A putative new idea for AI control; index here.

I originally came up with a method for—safely? -- extracting high impact from low impact AIs.

But it just occurred to me that the idea could be used for standard Oracles, in a way that keeps them arguably safe, without needing to define truth and similar. So introducing:

The Confirmed Selective Oracle!

A Selective Oracle is one that can’t give us a general answer to a question, but instead has to choose among a (small) variety of predetermined answers. A Confirmed Selective Oracle is one where the Oracles answer is confirmed at some point.

For instance, imagine we have 1000 different stocks, and we want to get rich. We ask the Oracle which one will increase by the most in the coming year. The Oracle’s answer is simply the name of one of the stocks (selective). In a year’s time, we give the Oracle a number, which is simply the rank of the stock selected at the end of the year, among the 1000 (confirmation).

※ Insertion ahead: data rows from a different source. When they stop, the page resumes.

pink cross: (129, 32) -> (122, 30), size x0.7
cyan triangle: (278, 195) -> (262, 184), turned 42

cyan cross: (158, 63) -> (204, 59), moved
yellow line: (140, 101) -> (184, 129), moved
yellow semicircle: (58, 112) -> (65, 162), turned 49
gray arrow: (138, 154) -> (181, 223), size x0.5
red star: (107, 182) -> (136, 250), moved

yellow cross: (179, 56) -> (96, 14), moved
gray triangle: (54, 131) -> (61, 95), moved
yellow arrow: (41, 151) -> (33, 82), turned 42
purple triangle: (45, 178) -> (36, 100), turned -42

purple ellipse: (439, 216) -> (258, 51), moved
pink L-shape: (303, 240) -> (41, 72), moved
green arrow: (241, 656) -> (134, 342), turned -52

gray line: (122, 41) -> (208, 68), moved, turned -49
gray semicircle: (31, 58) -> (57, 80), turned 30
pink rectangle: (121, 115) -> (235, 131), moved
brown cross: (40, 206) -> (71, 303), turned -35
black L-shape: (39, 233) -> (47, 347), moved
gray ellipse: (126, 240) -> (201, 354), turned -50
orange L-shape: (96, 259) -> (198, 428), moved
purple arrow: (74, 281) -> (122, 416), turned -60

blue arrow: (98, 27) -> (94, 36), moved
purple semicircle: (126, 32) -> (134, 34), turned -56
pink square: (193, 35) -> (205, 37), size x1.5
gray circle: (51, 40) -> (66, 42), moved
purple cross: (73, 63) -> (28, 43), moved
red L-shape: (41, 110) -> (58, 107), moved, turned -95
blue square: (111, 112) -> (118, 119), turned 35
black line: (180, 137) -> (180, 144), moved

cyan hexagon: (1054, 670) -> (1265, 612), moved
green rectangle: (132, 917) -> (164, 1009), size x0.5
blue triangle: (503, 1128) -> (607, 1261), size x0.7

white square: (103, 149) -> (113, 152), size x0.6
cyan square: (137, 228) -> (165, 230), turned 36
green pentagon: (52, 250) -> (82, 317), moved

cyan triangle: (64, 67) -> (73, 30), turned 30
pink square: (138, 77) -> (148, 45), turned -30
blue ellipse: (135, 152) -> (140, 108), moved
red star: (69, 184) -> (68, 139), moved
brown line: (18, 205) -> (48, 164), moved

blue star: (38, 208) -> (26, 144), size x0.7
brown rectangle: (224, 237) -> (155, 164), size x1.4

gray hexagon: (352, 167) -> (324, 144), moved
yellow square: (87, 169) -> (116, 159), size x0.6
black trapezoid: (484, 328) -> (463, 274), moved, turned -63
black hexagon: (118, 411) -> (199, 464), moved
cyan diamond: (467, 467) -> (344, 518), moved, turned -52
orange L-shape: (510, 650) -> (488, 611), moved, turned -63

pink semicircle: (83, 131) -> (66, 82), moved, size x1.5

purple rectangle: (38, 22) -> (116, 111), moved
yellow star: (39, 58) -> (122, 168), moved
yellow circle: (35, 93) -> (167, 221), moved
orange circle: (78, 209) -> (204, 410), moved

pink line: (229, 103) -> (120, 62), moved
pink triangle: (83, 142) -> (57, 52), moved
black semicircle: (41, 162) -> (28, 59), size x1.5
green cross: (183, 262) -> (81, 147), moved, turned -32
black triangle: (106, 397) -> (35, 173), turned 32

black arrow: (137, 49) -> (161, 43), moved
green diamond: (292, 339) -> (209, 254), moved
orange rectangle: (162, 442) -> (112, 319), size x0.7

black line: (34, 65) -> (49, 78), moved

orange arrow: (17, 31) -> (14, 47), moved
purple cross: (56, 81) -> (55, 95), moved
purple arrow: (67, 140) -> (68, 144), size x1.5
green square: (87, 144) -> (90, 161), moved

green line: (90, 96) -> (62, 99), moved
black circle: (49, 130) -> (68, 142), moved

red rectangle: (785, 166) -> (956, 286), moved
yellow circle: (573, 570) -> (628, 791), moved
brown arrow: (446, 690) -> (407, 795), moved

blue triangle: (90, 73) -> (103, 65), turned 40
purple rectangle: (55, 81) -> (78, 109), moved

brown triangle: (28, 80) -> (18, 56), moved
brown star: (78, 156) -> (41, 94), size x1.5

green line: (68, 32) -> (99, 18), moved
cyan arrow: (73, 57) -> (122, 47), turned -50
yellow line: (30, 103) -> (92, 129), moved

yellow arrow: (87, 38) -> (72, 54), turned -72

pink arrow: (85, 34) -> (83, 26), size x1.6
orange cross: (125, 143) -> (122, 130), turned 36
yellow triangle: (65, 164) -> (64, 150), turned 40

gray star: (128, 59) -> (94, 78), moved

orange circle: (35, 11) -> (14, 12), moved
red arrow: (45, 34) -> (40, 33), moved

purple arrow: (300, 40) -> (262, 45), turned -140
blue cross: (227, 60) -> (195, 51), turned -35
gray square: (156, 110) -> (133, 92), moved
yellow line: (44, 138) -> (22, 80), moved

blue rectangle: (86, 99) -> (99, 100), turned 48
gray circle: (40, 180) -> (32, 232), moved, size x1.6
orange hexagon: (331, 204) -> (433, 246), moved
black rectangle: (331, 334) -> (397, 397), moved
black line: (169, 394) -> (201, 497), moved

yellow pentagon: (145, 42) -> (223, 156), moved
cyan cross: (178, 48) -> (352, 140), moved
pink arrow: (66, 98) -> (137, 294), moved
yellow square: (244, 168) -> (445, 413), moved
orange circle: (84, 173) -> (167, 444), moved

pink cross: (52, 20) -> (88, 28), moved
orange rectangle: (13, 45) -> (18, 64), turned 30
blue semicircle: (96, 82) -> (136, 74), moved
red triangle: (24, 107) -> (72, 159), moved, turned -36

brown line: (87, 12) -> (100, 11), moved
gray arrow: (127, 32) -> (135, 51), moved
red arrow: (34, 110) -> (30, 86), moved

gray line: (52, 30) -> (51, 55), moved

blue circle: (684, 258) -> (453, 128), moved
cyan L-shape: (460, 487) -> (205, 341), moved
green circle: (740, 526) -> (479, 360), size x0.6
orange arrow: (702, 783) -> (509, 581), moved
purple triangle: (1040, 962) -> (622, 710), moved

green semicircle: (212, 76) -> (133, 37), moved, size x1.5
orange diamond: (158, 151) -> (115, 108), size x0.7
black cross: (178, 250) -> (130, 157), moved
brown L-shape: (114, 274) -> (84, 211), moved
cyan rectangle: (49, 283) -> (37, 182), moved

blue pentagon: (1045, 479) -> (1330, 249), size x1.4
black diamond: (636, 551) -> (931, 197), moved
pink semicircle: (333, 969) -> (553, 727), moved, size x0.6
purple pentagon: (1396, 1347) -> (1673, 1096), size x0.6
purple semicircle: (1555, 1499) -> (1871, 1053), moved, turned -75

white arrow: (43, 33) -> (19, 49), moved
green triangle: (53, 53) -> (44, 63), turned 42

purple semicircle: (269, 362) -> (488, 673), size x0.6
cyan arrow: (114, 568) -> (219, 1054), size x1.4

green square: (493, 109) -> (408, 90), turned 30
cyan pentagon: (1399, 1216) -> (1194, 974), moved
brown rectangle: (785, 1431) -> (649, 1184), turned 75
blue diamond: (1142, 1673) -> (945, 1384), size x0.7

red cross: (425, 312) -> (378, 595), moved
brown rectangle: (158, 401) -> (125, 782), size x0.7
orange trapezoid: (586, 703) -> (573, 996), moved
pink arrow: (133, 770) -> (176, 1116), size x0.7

The Oracle’s objective is simply to minimise the number it gets. If we design the physical setup well, and the AI knows all the details of it, we could get away with simply motivating it to minimise that number, and not bother with any concerns of truth or accuracy.

We could then reset the Oracle, and run it on various different questions of the same type, to serve as a general information extractor or to train the Oracle.

Thoughts and concerns

The design requires the Oracle be physically contained, with no back-channels of communication. This is very important; the AI can attempt to break out or manipulate us, because its goal—minimising a number we input—is very unsafe. That means no clarification questions from the Oracle, no interaction, very minimal observation of it.

It also requires that the Oracle be reset perfectly, and not share some timeless goal with different copies of itself.

We have to keep the set of possible answers low, while being aware that if one of the answers leads to the AI being unboxed and taking over the world, the AI will select that one.

Finally, we need to note that the Oracle’s answers are self-consistent with being known. For instance, in the stock market example, we are asking it to choose the highest growth stock, given its answer and all consequences of that answer (such as us buying that stock, the Oracle’s answer leaking, etc...). Since we are going to confirm the answer at the end of a year, after seeing the answer, this self-consistency is required for a useful Oracle.

It might well be that the Oracle can efficiently select the highest stock if we didn’t know its answer, but that our actions upon hearing the answer mean that it can only get us in the top 10. This is fine—will still try and do the best it can, given this constraint. As long as we choose the task well, and it isn’t actually anti-inductive, we can still get great power from the CSO.